Het hof komt tot de volgende beoordeling.
3.6.1.
Het hof dient zich zelfstandig een oordeel te vormen over de vraag of [appellante] al dan niet kan worden toegelaten tot de schuldsaneringsregeling. Dat de rechtbank zich niet heeft uitgelaten over de kwestie van het betrachten van een minnelijk traject en de daarmee samenhangende vraag naar de ontvankelijkheid, maakt dat niet anders.
3.6.2.
Uit artikel 285 lid 1 aanhef en onder f Fw moet worden afgeleid dat het uitgangspunt van de wetgever is dat de schuldenaar een poging doet om aan zijn schuldeisers een buitengerechtelijke schuldregeling aan te bieden. Indien de schuldenaar niet tot een buitengerechtelijke schuldregeling is gekomen, dient het verzoekschrift een met redenen omklede verklaring te bevatten dat daartoe geen reële mogelijkheden bestaan.
3.6.3.
Uit de memorie van toelichting van de Wijziging van de Faillissementswet in verband met herziening van de schuldsaneringsregeling natuurlijke personen (kamerstukken 29 942 nr. 3 vergaderjaar 2004-2005) valt op te maken dat dit wetsvoorstel onder andere ertoe strekt de regeling van de sanering van schulden van natuurlijke personen te vereenvoudigen en de toegang tot de schuldsaneringsregeling beter te beheersen.
Aan de wetgever heeft bij deze wijziging onder meer voor ogen gestaan dat bij economische tegenwind juist klemt het sociaal-maatschappelijke belang, dat de schuldsaneringsregeling ook daadwerkelijk bereikbaar blijft voor wie te goeder trouw is en voor wie oprecht en actief (maar tevergeefs) heeft geprobeerd om met zijn schuldeisers tot een schikking te komen en voor wie aldus in een benarde schuldenpositie geen andere keuze overblijft dan een beroep op de rechter te doen. Voor deze groep schuldenaren is de schuldsaneringsregeling oorspronkelijk bedoeld en voor die groep wordt de toegang tot die regeling ook in het nieuwe stelsel niet belemmerd. Strenge toelatingscondities zijn een manier om de schuldenaar tot het uiterste te laten gaan bij zijn poging om een minnelijke regeling te bereiken.

__VERSTREKTE GEGEVENS__.
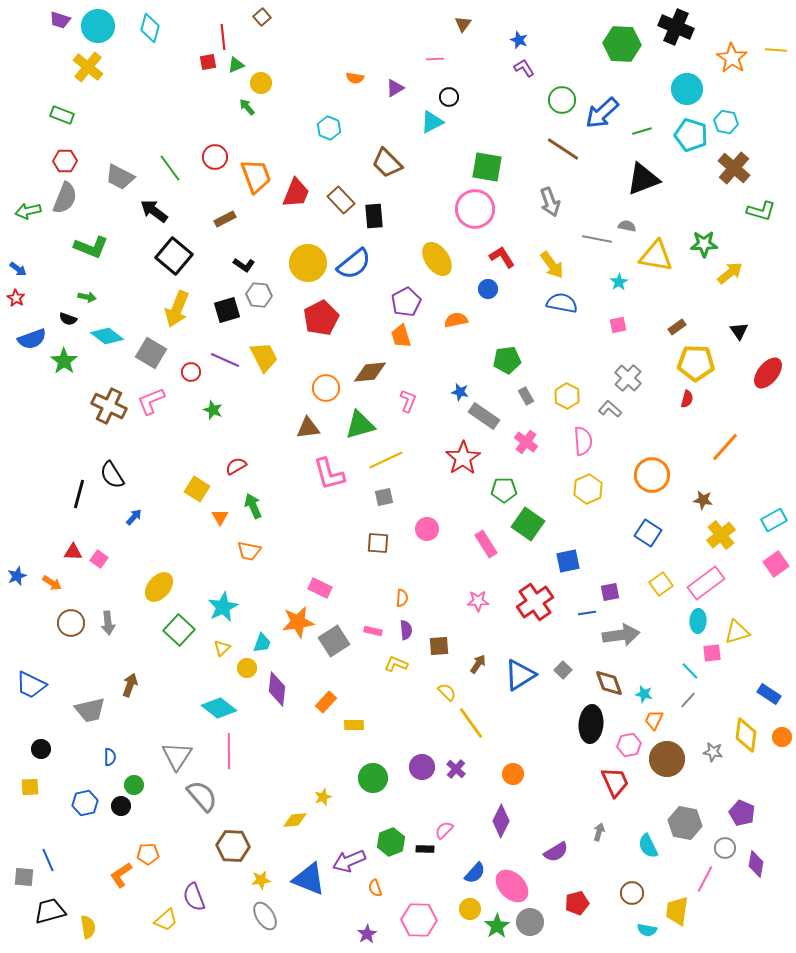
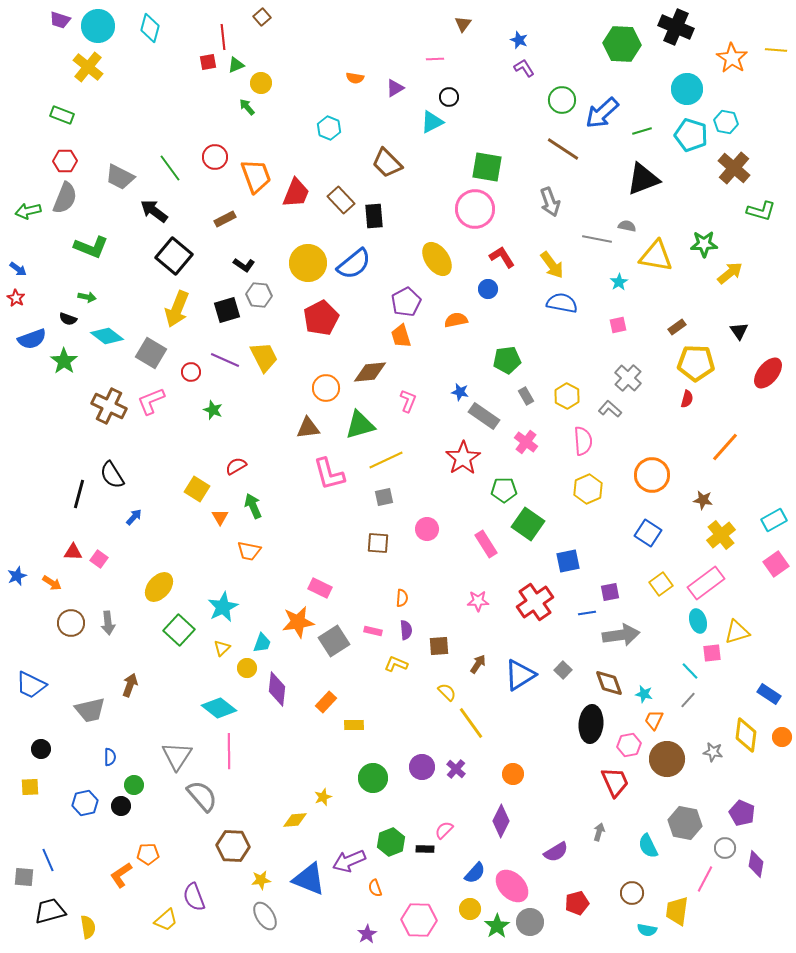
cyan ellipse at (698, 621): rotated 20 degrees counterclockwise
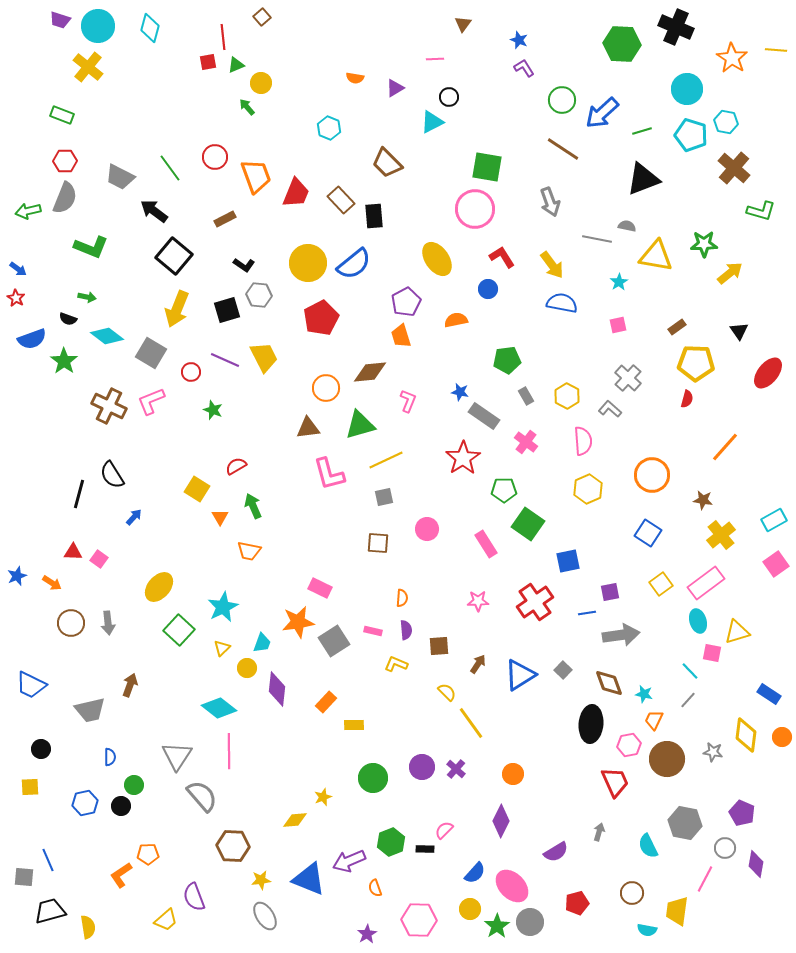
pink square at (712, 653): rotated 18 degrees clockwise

__WERKINSTRUCTIES__.
a - Beantwoord aan de hand van de tekst over de schuldsaneringsregeling de volgende vragen:
(i) Uit welk wetsartikel moet worden afgeleid dat de schuldenaar zijn schuldeisers een buitengerechtelijke schuldregeling dient aan te bieden?
(ii) Wat moet het verzoekschrift bevatten als de schuldenaar niet tot een buitengerechtelijke schuldregeling is gekomen?
(iii) Welk kamerstuknummer en welk vergaderjaar worden bij de memorie van toelichting vermeld?
b - Schrijf uit de tekst over de schuldsaneringsregeling letterlijk over, beginnend bij "Uit de memorie" en eindigend bij "beter te beheersen.".

__ANTWOORDEN PER OPDRACHT__.
a -
(i) Artikel 285 lid 1 aanhef en onder f Fw.
(ii) Een met redenen omklede verklaring dat daartoe geen reële mogelijkheden bestaan.
(iii) Kamerstukken 29 942 nr. 3, vergaderjaar 2004-2005.

b -
Uit de memorie van toelichting van de Wijziging van de Faillissementswet in verband met herziening van de schuldsaneringsregeling natuurlijke personen (kamerstukken 29 942 nr. 3 vergaderjaar 2004-2005) valt op te maken dat dit wetsvoorstel onder andere ertoe strekt de regeling van de sanering van schulden van natuurlijke personen te vereenvoudigen en de toegang tot de schuldsaneringsregeling beter te beheersen.